Japanese Prime Minister Fumio Kishida said Wednesday that he will consider visiting Ukraine, under invasion by Russia since February 2022, to hold talks with President Volodymyr Zelenskyy if the right conditions are met, Report informs referring to Kyodo News.
"Nothing has been decided at this point, but we will consider" whether to visit Ukraine "in consideration of various circumstances," Kishida said at a parliamentary session after a ruling party lawmaker urged the premier to follow the example of leaders of other nations.
Kishida, a veteran lawmaker representing a constituency in Hiroshima, is scheduled to host the Group of Seven summit, set to be held for three days from May 19 in the western Japan city devastated by a US atomic bomb in August 1945.

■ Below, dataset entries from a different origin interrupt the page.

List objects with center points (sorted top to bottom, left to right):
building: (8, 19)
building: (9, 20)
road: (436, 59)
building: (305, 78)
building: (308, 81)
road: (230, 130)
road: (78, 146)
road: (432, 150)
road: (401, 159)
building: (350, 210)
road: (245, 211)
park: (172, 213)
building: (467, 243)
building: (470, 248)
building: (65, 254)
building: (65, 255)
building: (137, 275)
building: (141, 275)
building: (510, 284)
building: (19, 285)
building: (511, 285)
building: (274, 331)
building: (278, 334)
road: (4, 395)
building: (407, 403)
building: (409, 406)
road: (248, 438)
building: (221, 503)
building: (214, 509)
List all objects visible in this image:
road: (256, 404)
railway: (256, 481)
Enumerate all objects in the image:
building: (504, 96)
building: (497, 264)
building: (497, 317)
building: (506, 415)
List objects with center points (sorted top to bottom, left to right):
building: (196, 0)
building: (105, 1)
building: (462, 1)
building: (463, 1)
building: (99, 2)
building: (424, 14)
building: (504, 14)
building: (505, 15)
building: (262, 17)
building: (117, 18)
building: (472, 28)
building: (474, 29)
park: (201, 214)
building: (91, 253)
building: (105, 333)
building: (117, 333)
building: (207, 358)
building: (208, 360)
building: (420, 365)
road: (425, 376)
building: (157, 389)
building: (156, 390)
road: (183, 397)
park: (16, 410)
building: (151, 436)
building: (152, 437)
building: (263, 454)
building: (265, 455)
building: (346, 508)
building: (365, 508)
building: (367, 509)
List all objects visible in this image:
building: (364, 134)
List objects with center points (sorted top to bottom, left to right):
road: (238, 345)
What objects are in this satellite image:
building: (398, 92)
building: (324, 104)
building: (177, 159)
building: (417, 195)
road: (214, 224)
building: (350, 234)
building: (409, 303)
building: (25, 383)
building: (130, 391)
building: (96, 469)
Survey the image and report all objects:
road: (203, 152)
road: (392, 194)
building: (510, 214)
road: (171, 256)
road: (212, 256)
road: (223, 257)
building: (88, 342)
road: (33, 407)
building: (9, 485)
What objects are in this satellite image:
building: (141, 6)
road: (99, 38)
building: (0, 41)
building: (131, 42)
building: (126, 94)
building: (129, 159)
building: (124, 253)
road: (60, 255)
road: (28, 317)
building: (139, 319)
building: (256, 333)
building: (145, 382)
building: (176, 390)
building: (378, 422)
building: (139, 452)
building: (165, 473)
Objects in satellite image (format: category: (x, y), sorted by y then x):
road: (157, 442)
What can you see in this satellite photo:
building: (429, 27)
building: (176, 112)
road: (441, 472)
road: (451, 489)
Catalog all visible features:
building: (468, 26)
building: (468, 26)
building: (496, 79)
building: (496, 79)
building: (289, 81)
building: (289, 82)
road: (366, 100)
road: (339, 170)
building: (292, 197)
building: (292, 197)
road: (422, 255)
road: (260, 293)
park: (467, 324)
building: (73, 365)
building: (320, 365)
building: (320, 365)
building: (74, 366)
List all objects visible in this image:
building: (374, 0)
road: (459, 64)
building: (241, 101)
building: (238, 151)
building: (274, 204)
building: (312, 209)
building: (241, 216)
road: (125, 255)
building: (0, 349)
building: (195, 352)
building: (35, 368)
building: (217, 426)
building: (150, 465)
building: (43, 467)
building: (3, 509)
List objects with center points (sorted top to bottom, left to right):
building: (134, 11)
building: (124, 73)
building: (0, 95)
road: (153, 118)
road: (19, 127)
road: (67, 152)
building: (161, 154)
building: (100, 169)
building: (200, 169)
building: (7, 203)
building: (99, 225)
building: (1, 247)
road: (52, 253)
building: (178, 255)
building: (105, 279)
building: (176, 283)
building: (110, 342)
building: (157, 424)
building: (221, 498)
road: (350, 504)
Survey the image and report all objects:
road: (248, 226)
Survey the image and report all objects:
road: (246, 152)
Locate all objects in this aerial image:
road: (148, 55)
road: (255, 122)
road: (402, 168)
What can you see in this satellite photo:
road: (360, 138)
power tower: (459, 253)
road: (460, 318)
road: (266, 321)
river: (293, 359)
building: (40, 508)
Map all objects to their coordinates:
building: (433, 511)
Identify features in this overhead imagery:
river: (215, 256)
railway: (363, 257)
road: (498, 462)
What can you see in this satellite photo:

At the gathering, Kishida plans to set out his vision of a world without nuclear weapons amid fears that Russia could use an atomic device against Ukraine in the ongoing war, amid several months of low approval ratings for his Cabinet in recent months.
Among the G-7 countries, British, Canadian, French, German, and Italian leaders have already visited Ukraine since the war began. In December, US President Joe Biden also held a summit with Zelenskyy in Washington.
Kishida has been eager to make a trip to Ukraine as chair of the G-7 summit, but a Japanese government official said it may be difficult to arrange his visit to the Eastern European state for security reasons.
Relations between Japan and Russia have been deteriorating as Tokyo, along with other G-7 members, has been imposing punitive sanctions on Moscow in the wake of its aggression toward Ukraine.